WHAT THE TASK REQUIRES
Please restate every line below exactly, without any pictures.

PROVIDED RECORDS
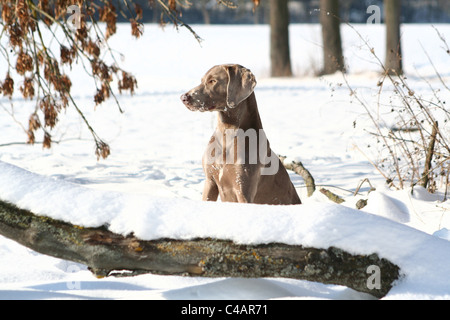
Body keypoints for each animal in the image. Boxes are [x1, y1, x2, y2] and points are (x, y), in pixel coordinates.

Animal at [180, 64, 302, 205]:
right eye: (202, 80)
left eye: (212, 81)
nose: (183, 97)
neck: (227, 134)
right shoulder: (210, 181)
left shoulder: (243, 188)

SOLUTION FOR THIS PROBLEM
Body keypoints for each animal in the image. Boxes are [x1, y1, x2, y2] and points are (x, y), in pixel coordinates.

Animal at [180, 64, 302, 205]:
right eye: (202, 80)
left eye: (212, 81)
nose: (183, 97)
neck: (227, 134)
right shoulder: (210, 181)
left shoulder: (243, 188)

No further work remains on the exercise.